Recognizing Plant Physiology authors: Mingyang Lu

Mingyang Lu, first author of Spatial divergence of PHR-PHT1 modules maintains phosphorus homeostasis in soybean nodules

Current Position: Currently unemployed

Education: Ph.D. from Chinese Academy of Agricultural Sciences (CAAS, Beijing, China) and China Agricultural University (CAU, Beijing, China). B.S. and M.S. from Henan Agricultural University, Zhengzhou, China

Non-scientific Interests: hiking, photography, and cooking

Brief bio: I was fortunate to join the research group of professor Yongfu Fu of the Chinese Academy of Agricultural Sciences to pursue a Ph.D. in 2013, where I began to carry out research on the stress resistance biology and symbiotic nitrogen fixation biology of soybean (Glycine max). Maintaining phosphorus (Pi) homeostasis in nodules is the key to nodule development and nitrogen fixation. PHOSPHATE-TRANSPORTER 1 (PHT1) and its regulator PHOSPHATE-STARVATION-RESPONSE 1 (PHR1), which comprise the PHR1-PHT1 module, play important roles in maintaining Pi homeostasis in different organs. However, the PHR1-PHT1 module and its functions in nodules remain unknown. In this study, we identified one PHT1 (GmPHT1;11) and four PHR homologs (from GmPHR1 to GmPHR4) in soybean, which displayed specific expression patterns in different tissues in nodules, similar to previously reported GmPHT1;1 and GmPHT1;4. Through the integration of different approaches, GmPHR-GmPHT1 modules were confirmed. High levels of GmPHT1;11 enhanced Pi accumulation in nodules, increased nodule size, and enhanced nitrogenase activity.

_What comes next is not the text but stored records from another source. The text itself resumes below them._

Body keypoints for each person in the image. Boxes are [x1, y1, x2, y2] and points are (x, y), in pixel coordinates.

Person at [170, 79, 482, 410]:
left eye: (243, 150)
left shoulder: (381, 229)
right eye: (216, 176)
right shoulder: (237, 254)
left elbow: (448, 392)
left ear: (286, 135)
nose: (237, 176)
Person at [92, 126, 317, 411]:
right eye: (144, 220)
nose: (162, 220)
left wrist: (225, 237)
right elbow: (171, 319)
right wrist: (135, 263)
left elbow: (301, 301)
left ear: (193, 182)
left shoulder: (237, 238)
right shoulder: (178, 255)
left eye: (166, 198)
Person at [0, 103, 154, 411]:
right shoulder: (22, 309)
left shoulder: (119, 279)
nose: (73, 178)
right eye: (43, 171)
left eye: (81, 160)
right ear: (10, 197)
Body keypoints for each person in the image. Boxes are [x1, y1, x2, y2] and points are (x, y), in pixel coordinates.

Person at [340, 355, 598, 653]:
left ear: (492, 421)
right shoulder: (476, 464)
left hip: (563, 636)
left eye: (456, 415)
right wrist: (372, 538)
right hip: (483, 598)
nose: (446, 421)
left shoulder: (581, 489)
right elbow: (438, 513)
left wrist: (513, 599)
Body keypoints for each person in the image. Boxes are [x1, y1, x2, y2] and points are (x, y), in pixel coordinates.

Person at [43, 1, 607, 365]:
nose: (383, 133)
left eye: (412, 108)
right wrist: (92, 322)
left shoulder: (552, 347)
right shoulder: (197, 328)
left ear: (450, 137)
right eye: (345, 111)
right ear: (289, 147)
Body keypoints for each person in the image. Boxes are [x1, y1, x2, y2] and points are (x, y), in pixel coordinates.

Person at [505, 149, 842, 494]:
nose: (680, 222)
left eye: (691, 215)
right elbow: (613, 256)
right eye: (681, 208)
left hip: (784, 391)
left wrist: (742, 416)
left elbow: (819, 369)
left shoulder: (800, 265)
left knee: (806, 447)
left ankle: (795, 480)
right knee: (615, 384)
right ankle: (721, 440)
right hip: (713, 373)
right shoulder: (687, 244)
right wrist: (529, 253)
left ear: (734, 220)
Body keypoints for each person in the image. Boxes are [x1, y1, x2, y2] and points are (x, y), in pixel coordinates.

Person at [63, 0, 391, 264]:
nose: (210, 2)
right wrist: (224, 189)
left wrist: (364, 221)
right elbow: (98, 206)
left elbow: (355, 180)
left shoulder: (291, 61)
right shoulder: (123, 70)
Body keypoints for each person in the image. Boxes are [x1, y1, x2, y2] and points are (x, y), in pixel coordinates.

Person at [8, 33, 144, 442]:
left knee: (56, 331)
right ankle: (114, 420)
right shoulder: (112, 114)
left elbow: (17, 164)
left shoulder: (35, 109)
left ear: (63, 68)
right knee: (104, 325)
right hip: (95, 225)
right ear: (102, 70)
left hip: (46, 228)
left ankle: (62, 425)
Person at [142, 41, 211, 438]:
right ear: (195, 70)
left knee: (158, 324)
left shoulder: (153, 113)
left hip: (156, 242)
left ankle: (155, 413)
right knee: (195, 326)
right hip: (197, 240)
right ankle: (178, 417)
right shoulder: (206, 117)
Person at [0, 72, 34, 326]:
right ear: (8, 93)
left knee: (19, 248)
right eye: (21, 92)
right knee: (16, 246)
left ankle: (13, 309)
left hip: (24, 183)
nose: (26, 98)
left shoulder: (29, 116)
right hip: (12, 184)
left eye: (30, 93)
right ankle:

Combining our results and previous reports, we established multiple GmPHR-GmPHT1 modules acting in the infected or non-infected tissues in nodules. A single GmPHR had more than one GmPHT1 target, and vice versa. Therefore, overlapping and cross-talking modules monitored the wave of available Pi to maintain Pi homeostasis in nodules, which sequentially regulated nodule initiation and development. This study expand our understanding of the mechanism of maintaining Pi homeostasis in soybean plants.

 

姓名:陆明洋

当前职位:目前待业

学历:中国农业科学院和中国农业大学联合培养,生物化学与分子生物学博士。本科和硕士研究生就读于河南农业大学。

非科学兴趣:徒步,摄影和烹饪

简介:我于2013年有幸加入中国农科院傅永福研究员课题组攻读博士学位,开展大豆的抗逆生物学和共生固氮生物学研究。根瘤是豆科植物生物固氮的主要场所,维持根瘤中的磷的平衡是根瘤正常发育和功能的必要条件。磷转运载体PHT1 (Phosphate Transporter 1) 和磷胁迫响应因子PHR (Phosphate Starvation Response) 是构成植物磷信号通路中的关键调节模块,在维持不同器官的磷稳态中起着重要作用。但是PHR1-PHT1调节模块及其在根瘤中的功能仍不甚明了。在本研究中,我们在大豆中鉴定出了一个PHT1 (GmPHT1;11)和四个PHR同源物(GmPHR1~GmPHR4),它们在根瘤的不同组织中显示出特定的表达模式,先前报道的GmPHT1;1GmPHT1;4在根瘤中也有类似的组织特异性表达。通过一系列实验分析,证明了在根瘤中,多个GmPHR调节多个GmPHT1成员的转录,即在根瘤中存在GmPHR-GmPHT1调节模块。上调表达GmPHT1;11的大豆植株,其根瘤中磷含量增加,根瘤大小增大,固氮酶活性升高。结合我们的结果和以前的报告,我们建立了大豆根瘤中的GmPHR-GmPHT1调节模型,分别有多个GmPHR-GmPHT1模块分别作用于根瘤固氮区和非固氮区。单个GmPHR可以调节多个GmPHT1,反之亦然。因此,这些相对独立又相互影响的GmPHR-GmPHT1调节模块共同维持根瘤中磷的动态平衡,从而调节根瘤的发生和发育。这项研究拓宽了我们对大豆磷稳态调节机理的理解。